Three Social Skills You Can Learn From Poker
The traditional stereotype of the poker player as the hard-living night hawk has long since gone into the discard pile of history. Poker has undergone two separate revolutions in the last few decades, both of which feed into each other.
The first was the advent of online poker. You no longer need to find a casino or card room or take a whole evening out for a Friday night game with friends. Players can enjoy the game from the comfort of their own homes – and with the more recent advances in mobile technology, from wherever they can get an internet hookup.
The second was the broadcasting of poker tourneys; both prestigious events such as ESPN and CBS’ World Series Of Poker coverage and purpose-created studio events like NBC’s Poker After Dark. Viewers saw up close that top professionals like Phil Ivey and Jennifer Harman were, to all intents and purposes, normal human beings just like them.
The exposure to poker also helped cement in the minds of the general public that poker is a game of skill rather than simple luck, through the same names – Ivey, Harman, Phil Hellmuth, Daniel Negreanu – being at the final tables with high frequency. Rather than relying on bombastic calls or predatory card sharking tactics, these folks have numerous mental skills learned in poker, which can be applied to wider life. That’s not bluffing, lying or fakery, but positive attributes you can use in a beneficial way.
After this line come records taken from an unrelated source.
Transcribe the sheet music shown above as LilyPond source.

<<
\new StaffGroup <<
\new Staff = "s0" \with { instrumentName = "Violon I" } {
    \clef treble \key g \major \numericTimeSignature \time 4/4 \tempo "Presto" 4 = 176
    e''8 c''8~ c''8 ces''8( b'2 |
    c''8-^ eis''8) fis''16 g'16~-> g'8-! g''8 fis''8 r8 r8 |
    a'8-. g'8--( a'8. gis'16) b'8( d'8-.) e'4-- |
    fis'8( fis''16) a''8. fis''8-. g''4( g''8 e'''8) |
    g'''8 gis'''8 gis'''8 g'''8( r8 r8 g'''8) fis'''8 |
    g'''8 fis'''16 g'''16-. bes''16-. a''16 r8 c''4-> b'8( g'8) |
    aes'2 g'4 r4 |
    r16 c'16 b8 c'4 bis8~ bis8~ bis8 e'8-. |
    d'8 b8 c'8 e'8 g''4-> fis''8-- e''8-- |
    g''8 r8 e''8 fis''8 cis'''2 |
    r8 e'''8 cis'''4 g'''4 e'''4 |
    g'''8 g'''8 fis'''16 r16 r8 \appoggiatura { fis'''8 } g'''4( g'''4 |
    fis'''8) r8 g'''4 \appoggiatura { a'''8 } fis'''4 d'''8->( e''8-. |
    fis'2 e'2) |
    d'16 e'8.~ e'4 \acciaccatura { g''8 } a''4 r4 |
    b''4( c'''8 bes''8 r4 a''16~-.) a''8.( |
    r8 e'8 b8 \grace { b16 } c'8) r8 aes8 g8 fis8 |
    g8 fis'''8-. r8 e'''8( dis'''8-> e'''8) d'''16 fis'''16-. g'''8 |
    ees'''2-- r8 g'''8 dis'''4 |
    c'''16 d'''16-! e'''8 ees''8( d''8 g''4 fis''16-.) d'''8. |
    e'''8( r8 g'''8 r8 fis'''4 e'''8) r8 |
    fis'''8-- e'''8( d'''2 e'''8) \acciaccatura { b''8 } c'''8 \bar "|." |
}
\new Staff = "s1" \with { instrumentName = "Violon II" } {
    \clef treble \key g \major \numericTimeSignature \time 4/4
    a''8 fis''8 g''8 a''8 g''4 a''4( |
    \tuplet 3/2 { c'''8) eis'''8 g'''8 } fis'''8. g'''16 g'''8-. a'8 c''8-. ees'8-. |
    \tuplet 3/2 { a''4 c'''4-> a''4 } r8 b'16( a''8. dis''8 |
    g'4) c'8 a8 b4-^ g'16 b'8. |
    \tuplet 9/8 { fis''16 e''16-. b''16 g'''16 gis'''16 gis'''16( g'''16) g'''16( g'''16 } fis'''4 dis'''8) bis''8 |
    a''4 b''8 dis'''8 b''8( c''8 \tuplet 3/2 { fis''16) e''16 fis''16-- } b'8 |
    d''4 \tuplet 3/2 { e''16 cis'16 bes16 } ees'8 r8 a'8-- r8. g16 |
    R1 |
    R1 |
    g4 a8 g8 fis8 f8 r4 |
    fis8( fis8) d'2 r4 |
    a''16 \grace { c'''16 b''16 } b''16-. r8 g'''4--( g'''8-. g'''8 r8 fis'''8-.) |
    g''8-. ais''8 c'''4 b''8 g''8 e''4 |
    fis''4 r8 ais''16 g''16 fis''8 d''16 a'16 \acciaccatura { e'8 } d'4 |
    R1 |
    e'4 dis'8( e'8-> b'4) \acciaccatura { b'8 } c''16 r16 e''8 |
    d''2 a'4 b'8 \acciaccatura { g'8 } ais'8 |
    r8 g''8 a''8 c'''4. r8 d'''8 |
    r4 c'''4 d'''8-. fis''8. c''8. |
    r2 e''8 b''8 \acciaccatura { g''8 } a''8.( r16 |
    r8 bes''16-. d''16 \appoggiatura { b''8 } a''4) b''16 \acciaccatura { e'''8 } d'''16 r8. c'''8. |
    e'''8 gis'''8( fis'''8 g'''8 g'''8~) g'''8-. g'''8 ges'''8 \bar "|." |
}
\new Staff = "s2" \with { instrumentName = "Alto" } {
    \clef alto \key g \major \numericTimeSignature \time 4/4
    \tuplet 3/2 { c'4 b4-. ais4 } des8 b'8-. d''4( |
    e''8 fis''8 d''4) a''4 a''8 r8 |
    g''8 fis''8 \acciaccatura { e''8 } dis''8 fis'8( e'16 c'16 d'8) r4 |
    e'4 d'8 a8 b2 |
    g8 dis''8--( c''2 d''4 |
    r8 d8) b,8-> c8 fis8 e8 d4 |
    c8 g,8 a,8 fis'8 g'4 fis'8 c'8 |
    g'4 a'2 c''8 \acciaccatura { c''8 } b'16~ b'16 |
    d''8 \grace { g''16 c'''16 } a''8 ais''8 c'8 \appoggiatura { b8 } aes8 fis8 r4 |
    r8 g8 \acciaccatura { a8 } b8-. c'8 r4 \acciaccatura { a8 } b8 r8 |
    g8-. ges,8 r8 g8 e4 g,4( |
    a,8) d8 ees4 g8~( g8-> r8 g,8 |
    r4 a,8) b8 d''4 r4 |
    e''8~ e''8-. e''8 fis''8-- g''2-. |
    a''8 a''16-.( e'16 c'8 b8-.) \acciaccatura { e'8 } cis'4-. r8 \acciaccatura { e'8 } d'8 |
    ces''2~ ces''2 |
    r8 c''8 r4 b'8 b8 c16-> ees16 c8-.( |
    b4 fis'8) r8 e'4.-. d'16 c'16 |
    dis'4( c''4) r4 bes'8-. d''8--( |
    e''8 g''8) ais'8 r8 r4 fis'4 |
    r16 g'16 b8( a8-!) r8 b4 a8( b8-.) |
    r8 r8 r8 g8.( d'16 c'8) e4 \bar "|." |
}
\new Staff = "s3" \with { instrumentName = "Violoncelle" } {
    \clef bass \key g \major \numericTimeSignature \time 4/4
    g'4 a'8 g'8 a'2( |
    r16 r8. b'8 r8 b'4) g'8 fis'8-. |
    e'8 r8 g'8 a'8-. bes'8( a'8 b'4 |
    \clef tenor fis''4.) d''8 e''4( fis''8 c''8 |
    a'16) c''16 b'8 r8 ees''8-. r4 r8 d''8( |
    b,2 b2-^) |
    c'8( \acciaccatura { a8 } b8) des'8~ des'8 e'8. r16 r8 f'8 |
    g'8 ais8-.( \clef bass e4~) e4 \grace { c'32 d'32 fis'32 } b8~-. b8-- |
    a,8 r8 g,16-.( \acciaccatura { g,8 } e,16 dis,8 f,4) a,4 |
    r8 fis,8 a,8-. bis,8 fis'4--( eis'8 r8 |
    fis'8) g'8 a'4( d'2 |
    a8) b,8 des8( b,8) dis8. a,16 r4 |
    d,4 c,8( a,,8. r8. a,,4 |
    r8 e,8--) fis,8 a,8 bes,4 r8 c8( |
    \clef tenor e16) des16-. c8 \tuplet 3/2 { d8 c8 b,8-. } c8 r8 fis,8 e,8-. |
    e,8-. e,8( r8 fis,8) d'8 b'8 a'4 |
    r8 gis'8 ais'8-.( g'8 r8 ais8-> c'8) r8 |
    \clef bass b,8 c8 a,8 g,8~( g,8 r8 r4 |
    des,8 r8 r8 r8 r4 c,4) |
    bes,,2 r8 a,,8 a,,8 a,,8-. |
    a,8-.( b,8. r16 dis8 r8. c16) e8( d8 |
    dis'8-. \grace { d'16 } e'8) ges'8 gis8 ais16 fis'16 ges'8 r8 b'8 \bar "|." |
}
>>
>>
Let’s take a look at a winning triplet.
While the online game is principally an exercise in math, as hands come at the rate of 75-100 per hour, the live game is around one-third the speed. There’s a lot of dead air at a poker table where the space will be filled with small talk and occasionally emotional displays. Getting a read on an opponent – trying to find their ‘tell’ – is essential to success in poker. Of course, at the very top level, those are few and far between, so getting a feel for what drives someone based on minimal information can be the difference between winning and losing. If we take the principle and apply it to the workplace, say, then it can offer insight into how to relate to and motivate our colleagues.
Poker, primarily, is an exercise in probabilities. If someone has lucky numbers of two and nine, based on a birthday or anniversary, say, they’re not likely to get very far if they continually play those cards, as there are not many winning hands to be made from them. On the flip side, there are always going to be bad beats in poker – where a seemingly strong hand of an ace-high straight is beaten by three fours. A modicum of resilience needs to be developed. Sometimes you have to accept it’s just not your day and move on to the next one. However, that doesn’t mean we shouldn’t try to take lessons from the events in an effort to stop ourselves from falling into the same trap twice. Learning from missteps – trial and error, even – is a key to developing problem-solving abilities to help the mind both on the table and in life in general.
If we take the principle of relationship management and apply it to the self, then we can gain some knowledge about our own level of self-awareness. While poker players are competitive, you’ll rarely see them being aloof. Yes, competition is ongoing; however, if we don’t have a good rapport with our fellow players, then the odds of us being invited to the next game may be a busted flush. It’s imperative that poker players see each other as real people and as equals.
The most famous story in the modern game is that of Chris Moneymaker. The accountant from Tennessee won his place at the 2003 World Series of Poker Finals through an online qualifier. A sense of perceived superiority may have upended some of the professionals he took out on his way to the $2.5m grand prize. By the same token, going into a poker game feeling daunted – impostor syndrome, in the worst-case scenario – won’t lead to anything good. If one has little faith in one’s own skills, one won’t be able to relate to others in a realistic framing.
Poker has often been described as life in a microcosm. While it can be a fairly intense affair, that can offer valuable insights into where your social skills are and windows into their improvement.